Johanniskraut: Nebenwirkungen und Wechselwirkungen

Johanniskraut kann die Lichtempfindlichkeit der Haut erhöhen (phototoxische Wirkung), deshalb sollte man nach der Einnahme hochkonzentrierter Präparate die direkte Sonne meiden.

Vorsicht ist geboten bei der Einnahme anderer Medikamente. Johanniskraut-Präparate können deren Wirksamkeit beeinträchtigen, indem sie die Bildung eines bestimmten Enzyms anregen und so den Abbau der Arzneimittel in der Leber beschleunigen.

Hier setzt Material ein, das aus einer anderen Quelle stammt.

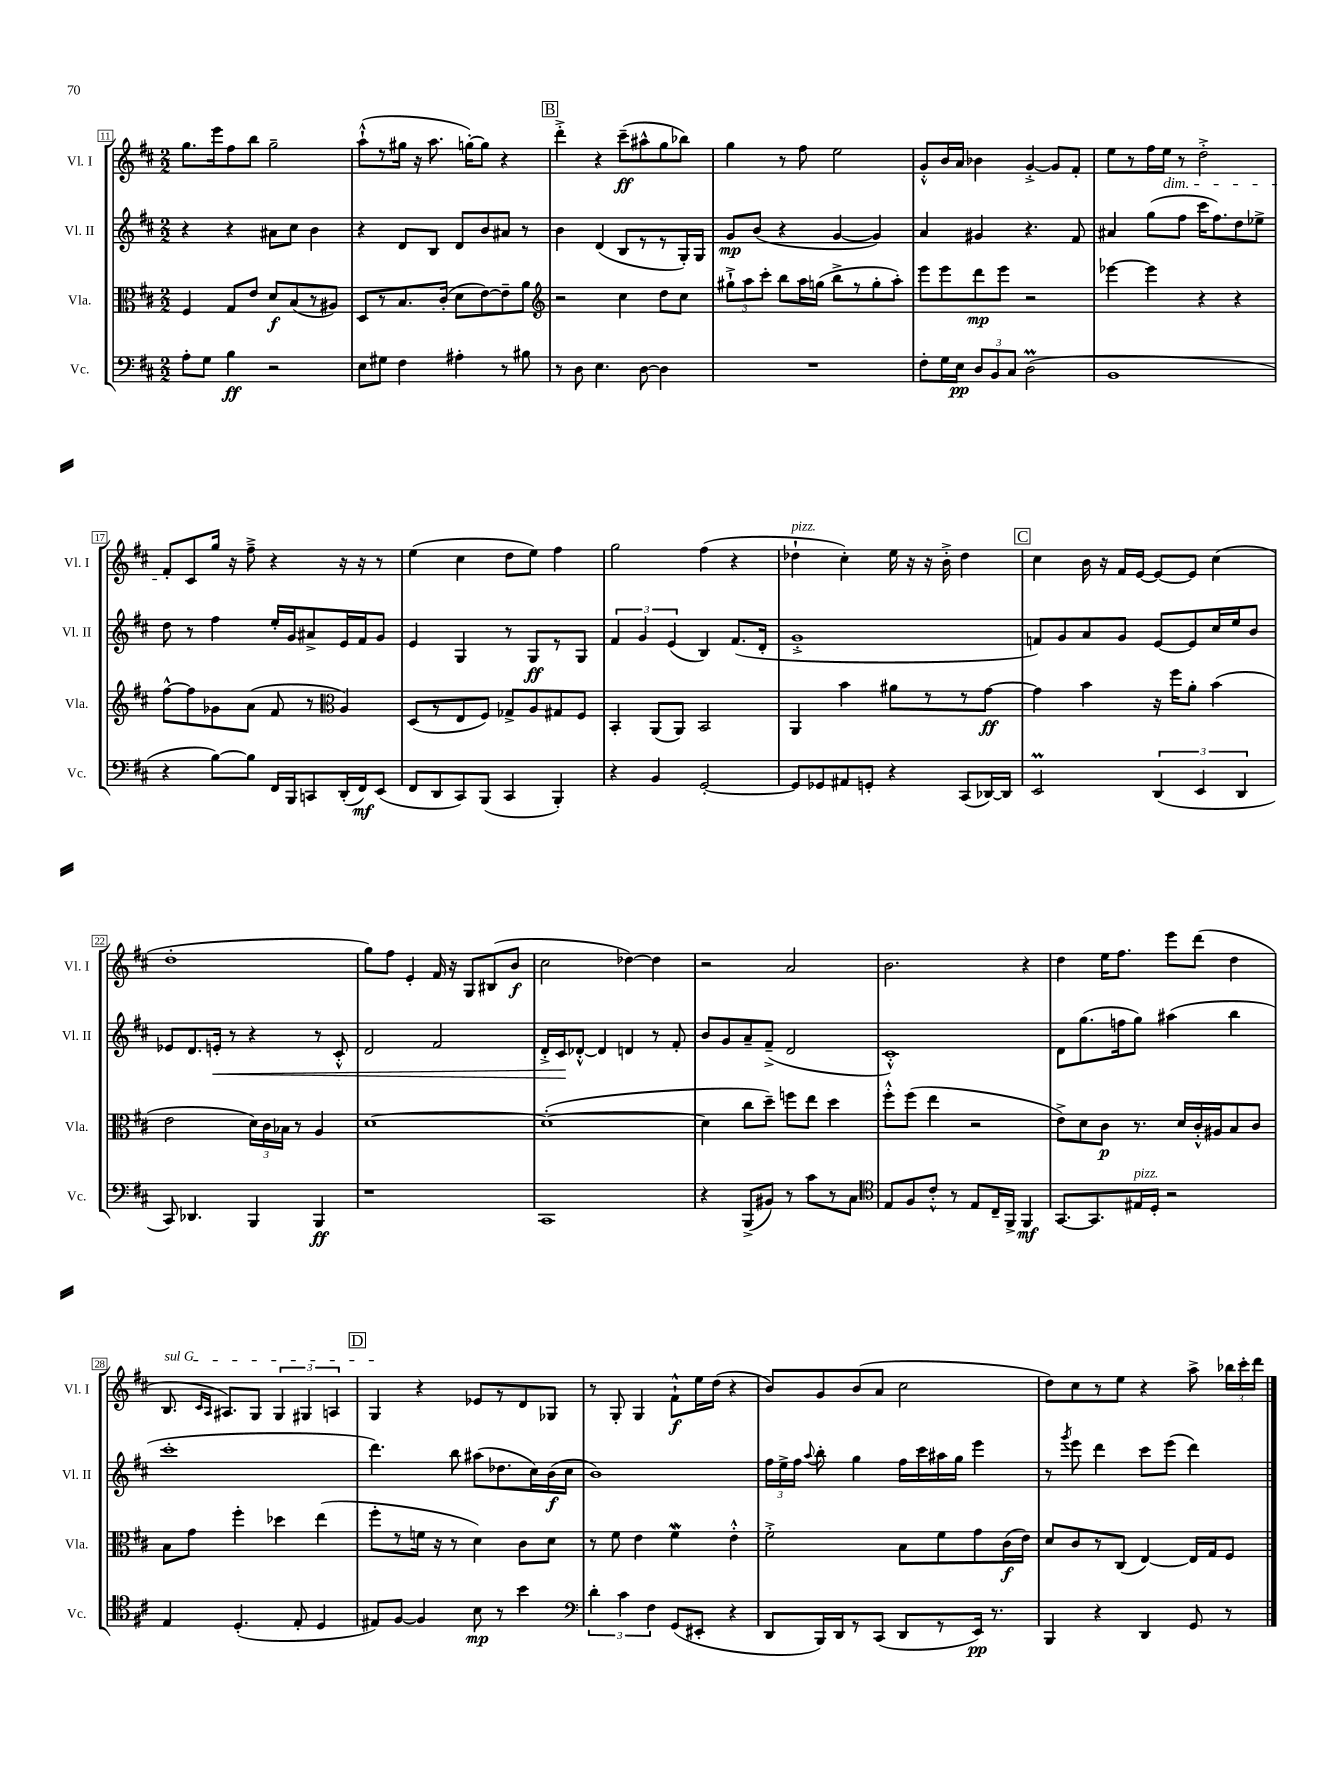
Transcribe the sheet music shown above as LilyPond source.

<<
\new StaffGroup <<
\new Staff = "s0" \with { instrumentName = "Vl. I" shortInstrumentName = "Vl. I" } {
    \clef treble \key d \major \numericTimeSignature \time 2/2
    \autoBeamOff g''8.[ e'''16 fis''8 b''8] g''2-- |
    a''8[-!-^( r8 gis''16] r16 a''8. g''16[~-.) g''8] r4 |
    \mark \markup { \box "B" } d'''4-.-> r4 cis'''8[--\ff( ais''8-^ g''8 bes''8]) |
    g''4 r8 fis''8 e''2 |
    g'8[-.-^ b'16 a'16] bes'4 g'4~-.-> g'8[ fis'8]-. |
    e''8[ r8 fis''16 e''16]\dim r8 d''2-.-> |
    fis'8[-.\! cis'8 g''16] r16 fis''8---> r4 r16 r16 r8 |
    e''4( cis''4 d''8[ e''8]) fis''4 |
    g''2 fis''4( r4 |
    des''4-!^\markup { \italic "pizz." } cis''4-.) e''16 r16 r16 b'16-.-> des''4 |
    \mark \markup { \box "C" } cis''4 b'16 r16 fis'16[ e'16]~ e'8[~ e'8] cis''4( |
    d''1-. |
    g''8[) fis''8] e'4-. fis'16 r16 g8[ bis8( b'8]\f |
    cis''2 des''4~) des''4 |
    r2 a'2 |
    b'2. r4 |
    d''4 e''16[ fis''8.] e'''8[ d'''8]( d''4 |
    \once \override TextSpanner.bound-details.left.text = \markup { \italic "sul G" } b8.\startTextSpan \grace { cis'16[ a16] } ais8.[) g8] \tuplet 3/2 { g4 gis4 a4 } |
    \mark \markup { \box "D" } g4\stopTextSpan r4 ees'8[ r8 d'8 ges8] |
    r8 g8-. g4 fis'8[-!-^\f e''16 d''16]( r4 |
    b'8[) g'8 b'8( a'8] cis''2 |
    d''8[) cis''8 r8 e''8] r4 a''8-> \tuplet 3/2 { bes''16[ cis'''16-. d'''16] } \bar "|." |
}
\new Staff = "s1" \with { instrumentName = "Vl. II" shortInstrumentName = "Vl. II" } {
    \clef treble \key d \major \numericTimeSignature \time 2/2
    \autoBeamOff r4 r4 ais'8[ cis''8] b'4 |
    r4 d'8[ b8] d'8[ b'8 ais'8] r8 |
    \mark \markup { \box "B" } b'4 d'4( b8[ r8 r8 g16-.) g16] |
    g'8[\mp b'8]( r4 g'4~ g'4) |
    a'4 gis'4 r4. fis'8 |
    ais'4 g''8[( fis''8] cis'''16[ fis''8.) d''8 ees''8]-> |
    d''8 r8 fis''4 e''16[-. g'16 ais'8-> e'16 fis'16 g'8] |
    e'4 g4 r8 g8[\ff r8 g8] |
    \tuplet 3/2 { fis'4 g'4 e'4( } b4) fis'8.[( d'16]-. |
    g'1-.-> |
    \mark \markup { \box "C" } f'8[) g'8 a'8 g'8] e'8[~ e'8 cis''16 e''16 b'8] |
    ees'8[ d'8. e'16]-.\< r8 r4 r8 cis'8-.-^ |
    d'2 fis'2 |
    d'16[-.-> cis'16\! des'8]~-.-^ des'4 d'4 r8 fis'8-. |
    b'8[ g'8 a'8-- fis'8]--->( d'2 |
    cis'1-.-^) |
    d'8[ g''8.( f''16 g''8]) ais''4( b''4 |
    cis'''1-. |
    \mark \markup { \box "D" } d'''4.) b''8 ais''8[( des''8. cis''16) b'16\f( cis''16] |
    b'1) |
    \tuplet 3/2 { fis''16[ e''16-> fis''16] } \appoggiatura { a''8 } b''8-. g''4 fis''16[ cis'''16 ais''16 g''16] e'''4 |
    r8 \acciaccatura { g'''8 } e'''8 d'''4 cis'''8[ e'''8]( d'''4) \bar "|." |
}
\new Staff = "s2" \with { instrumentName = "Vla." shortInstrumentName = "Vla." } {
    \clef alto \key d \major \numericTimeSignature \time 2/2
    \autoBeamOff fis4 g8[ e'8] d'8[\f b8( r8 ais8]) |
    d8[ r8 b8. cis'16]-.( d'8[ e'8~) e'8-- a'8] |
    \mark \markup { \box "B" } \clef treble r2 cis''4 d''8[ cis''8] |
    \tuplet 3/2 { gis''8[-!-> a''8 cis'''8]-. } b''8[ a''16 g''16]( b''8[-> r8 g''8-. a''8]-.) |
    e'''8[ e'''8 d'''8\mp e'''8] r2 |
    ees'''4~ ees'''4 r4 r4 |
    fis''8[~-^ fis''8 ges'8 a'8]( fis'8 r8 \clef alto a4) |
    d8[( r8 e8 fis8]) ges8[-> a8 gis8 fis8] |
    b,4-. a,8[( a,8]) b,2 |
    a,4 b'4 ais'8[ r8 r8 g'8]~\ff |
    \mark \markup { \box "C" } g'4 b'4 r16 fis''16[ a'8]-. b'4( |
    e'2 \tuplet 3/2 { d'16[) cis'16 bes16] } r8 a4 |
    d'1~ |
    d'1~-.( |
    d'4 cis''8[ d''8]--) f''8[ e''8] d''4 |
    fis''8[-.-^ fis''8]( e''4 r2 |
    e'8[->) d'8 cis'8]\p r8. d'16[ cis'16-.-^ ais16 b8 cis'8] |
    b8[ g'8] fis''4-. des''4 e''4( |
    \mark \markup { \box "D" } fis''8[-. r8 f'16] r16 r8 d'4) cis'8[ d'8] |
    r8 fis'8 e'4 fis'4\mordent e'4-.-^ |
    fis'2-.-> b8[ fis'8 g'8 cis'16\f( e'16]) |
    d'8[ cis'8 r8 cis8]( e4~) e16[ g16 fis8] \bar "|." |
}
\new Staff = "s3" \with { instrumentName = "Vc." shortInstrumentName = "Vc." } {
    \clef bass \key d \major \numericTimeSignature \time 2/2
    \autoBeamOff a8[-. g8] b4\ff r2 |
    e8[ gis8] fis4 ais4-. r8 bis8 |
    \mark \markup { \box "B" } r8 d8 e4. d8~ d4 |
    R1 |
    fis8[-. g16 e16]\pp \tuplet 3/2 { d8[ b,8 cis8] } d2\prall( |
    b,1 |
    r4 b8[~) b8] fis,16[ b,,16 c,8 d,16-.( fis,16\mf) e,8]( |
    fis,8[ d,8 cis,8) b,,8]( cis,4 b,,4-.) |
    r4 b,4 g,2~-. |
    g,8[ ges,8 ais,8 g,8]-. r4 cis,8[( des,16~) des,16] |
    \mark \markup { \box "C" } e,2\prall \tuplet 3/2 { d,4( e,4 d,4 } |
    cis,8) des,4. b,,4 b,,4\ff |
    r1 |
    cis,1 |
    r4 b,,8[->( bis,8]) r8 cis'8[ r8 cis8] |
    \clef tenor e8[ fis8 cis'8]-.-^ r8 e8[ cis16-- fis,16]-> fis,4\mf |
    g,8.[~ g,8. eis16^\markup { \italic "pizz." } d16]-. r2 |
    e4 d4.-.( e8-. d4 |
    \mark \markup { \box "D" } eis8[) fis8]~ fis4 b8\mp r8 b'4 |
    \clef bass \tuplet 3/2 { d'4-. cis'4 fis4 } g,8[( eis,8]-. r4 |
    d,8[ b,,16) d,16 r8 cis,8]( d,8[ r8 e,16]\pp) r8. |
    b,,4 r4 d,4 g,8 r8 \bar "|." |
}
>>
>>
\layout { \context { \Score currentBarNumber = #11 \override BarNumber.stencil = #(make-stencil-boxer 0.1 0.3 ly:text-interface::print) } }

Das kann dramatische Folgen haben, denn betroffen sind unter anderem:

  • Antidepressiva
  • Blutverdünner
  • Herz-Kreislauf-Medikamente
  • HIV-Medikamente
  • Immunsuppressiva
  • Anti-Baby-Pille

Vor der Einnahme hochdosierter Johanniskraut-Präparate sollte man sich daher unbedingt ärztlich oder in der Apotheke mit Blick auf die möglichen Wechselwirkungen beraten lassen. Auf keinen Fall darf Johanniskraut mit anderen Antidepressiva eingenommen werden, da es deren Wirkung aufheben kann.